My feet were killing me after an hour. The sidewalk and plaza were made out of some kind of crushed granite that had been mixed with concrete. It was hard to stand on for a long time. I wondered if there was someplace nearby that I could go for a pair of insoles or arch supports. The money flowed in faster than it had on the Friday before. Of course, Friday had been Good Friday, and even though it’s not a Federal holiday it was a day that a lot of people took off.
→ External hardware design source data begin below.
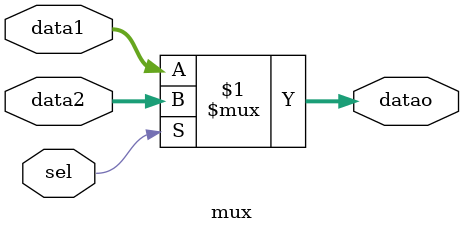
<source format=sv>

module mux #(parameter WIDTH = 32) (
  input wire [WIDTH-1:0] data1, data2,
  input wire sel,
  output wire [WIDTH-1:0] datao
);

  assign datao = sel ? data2 : data1;

endmodule
</source>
Now they’re back and primed to donate by an Easter sermon.
What was I going to do if I saw someone suspicious? I wondered. I should have a plan. I couldn’t exactly throw aside a bucket full of change and run after them. I mean, a priest chasing down a mobster type in the middle of the Loop was almost laughable. I could casually follow someone, but then there was the bucket. No, all I’d be able to do would be observe, make mental notes about appearance and then talk to Jimmy, I suppose. After my phone call with Connors, I doubted he’d let me come down and look at any of the books they had full of known Outfit members. For the second time, I thought I might need one of those super tiny cameras they used in spy movies. Well, I needed one twice a year and that made it hard to justify the cost. That, and the fact that I giggled at the idea of someone chasing after me for the microfilm.